The issue of Friday abstinence raises for her the whole question of the contemporary Church’s approach to ritual — to symbolically intense bodily activity as used in the worship of God. Her deeper argument is that the cosmos — the fundamental order of reality, including social reality — is always seen through the medium of the body, and notably through the kinds and range of actions in which the body intersects with nature and other people. Appealing to the exploration of family structure made in the 196os by her secular colleague Basil Bernstein, [B. Bernstein, Social Class and Psychotherapy, British Journal of Sociology 15 (1964)]

Douglas proposes that children whose families are “personal” rather than “positional” — children, that is, who come from families where common life and hierarchy are minimized in favor of, at least ideally, a unique communication between parent, on the one hand, and, on the other, each individual child — are likely to grow up with ears unattuned to the unspoken messages of ritual codes. And yet, as there is in fact no human being whose life does not need to “unfold in a coherent symbolic system”, those who resist ritual are missing out on something essential to humanity as such.

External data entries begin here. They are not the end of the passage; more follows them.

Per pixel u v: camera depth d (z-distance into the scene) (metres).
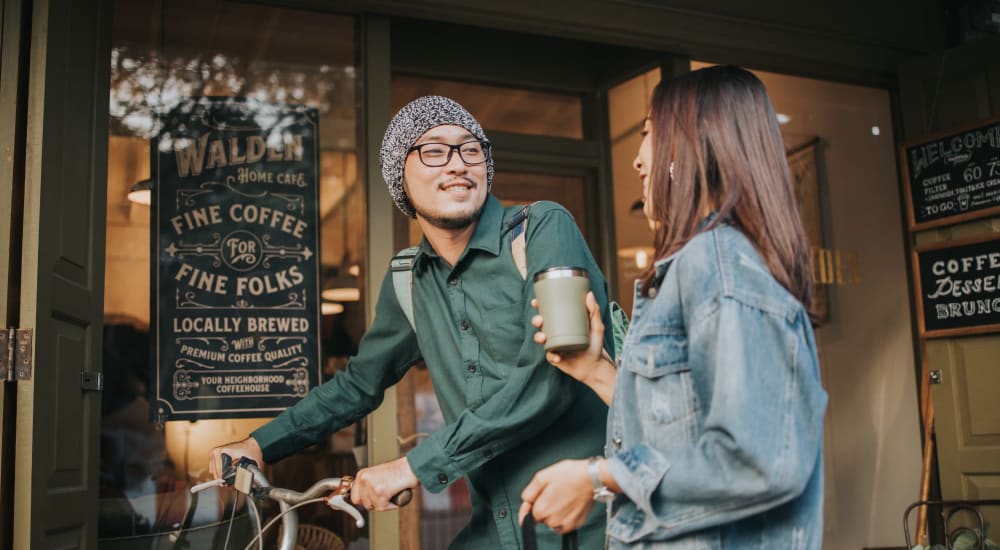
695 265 1.04
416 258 1.63
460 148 1.52
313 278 3.21
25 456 2.11
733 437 0.95
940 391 3.75
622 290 4.18
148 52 3.16
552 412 1.41
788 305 1.01
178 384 3.03
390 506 1.38
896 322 4.25
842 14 4.03
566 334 1.19
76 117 2.52
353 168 3.31
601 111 4.30
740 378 0.96
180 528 2.97
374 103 3.33
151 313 3.04
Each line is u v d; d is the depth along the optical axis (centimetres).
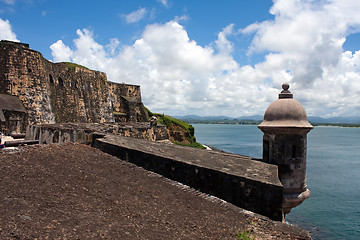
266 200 880
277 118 1190
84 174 785
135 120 6250
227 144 11962
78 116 4534
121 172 888
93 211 583
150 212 651
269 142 1228
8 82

Such non-verbal symbols are capable of creating a structure of meaning, in which individuals can relate to one another and realise their own ultimate purposes…. Alas for the child from the personal home who longs for non-verbal forms of relationship but has only been equipped with words and a contempt for ritual forms. By rejecting ritualized speech he rejects his own faculty for pushing back the boundaries between inside and outside so as to incorporate in himself a patterned social world. At the same time, he thwarts his faculty for receiving immediate, condensed messages given obliquely along non-verbal channels.
M. Douglas, Natural Symbols

This statement, incidentally, tells us much about the new phenomenon of Catholic individualism understood as the systematic disparagement of common structure, hierarchical authority, and traditional liturgy alike.

Among the causes of anti-ritualism, then, Mary Douglas places first and foremost social change. But if social change naturally tends to prompt a new cosmology, a new set of spectacles for looking at the world, then those concerned for the health of Catholic Christianity, which has its own cosmology based on traditional ritual, on the sacraments, and ultimately on the Incarnation, must try to break this causal chain.

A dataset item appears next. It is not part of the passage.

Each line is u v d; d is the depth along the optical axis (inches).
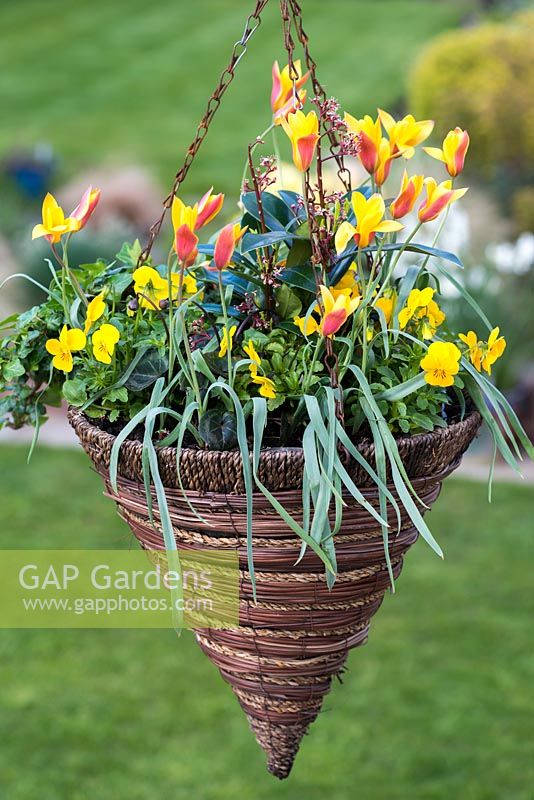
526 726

The slackening of group and grid whereby change in social patterns, especially in the family, brings about contempt for rite, the lack of strong social articulation in an increasingly amorphous, excessively personalized, individualized, and de-hierarchicalized world: these processes, left to themselves, will tend to produce a “religion of effervescence”, incompatible with a sacramental faith. Writing in the immediate aftermath of the appearance of a euphoric Western European and North American radicalism in the late 1960s, she comments:

This is the sector of society which we expect to be weak in its perception of condensed symbols, preferring diffuse, emotive symbols of mass effect. The religious style is spontaneity, enthusiasm and effervescence. Bodily disassociation in trance, induced by dance or drugs, is valued along with other symbols of non-differentiation. Distinguishing social categories are devalued, but the individual is exalted. The self is presented without inhibition or shyness. There is little or no self-consciousness about sexual or other bodily orifices and functions. As to intellectual style, there is little concern with differentiated units of time, respect for past or program for the future. The dead are forgotten. Intellectual discriminations are not useful or valued.
M. Douglas, Natural Symbols

And she concludes:

The general tone of this cosmological style is to express the current social experience. In the latter there is minimum differentiation and organization: symbolic behavior reflects this lack. In the field of intellect it is disastrous.
M. Douglas, Natural Symbols

Relating all this to the Church, Douglas maintains that anti-ritualism is of a piece with the “generous warmth” of the “doctrinal latitude” of “reforming bishops and radical theologians”, their “critical dissolving of categories and attack on intellectual and administrative distinctions”. [M. Douglas, Natural Symbols] In her view, all these developments are generated by a particular social experience, that of unrestricted personalism, but the cosmology they promote is manifestly deficient from the standpoint both of the life of the mind at large and more especially that of the Christian intelligence.

In her own idiom, “The value of particular social forms can only be judged objectively by the analytic power of the elaborated code”: in other words, to decode that remark (!), the mediocrity of the spiritual and theological life typically produced by an anti-ritualist Church is the best possible proof of the inadequacy of the form of life in civil society that such a Church presupposes and represents.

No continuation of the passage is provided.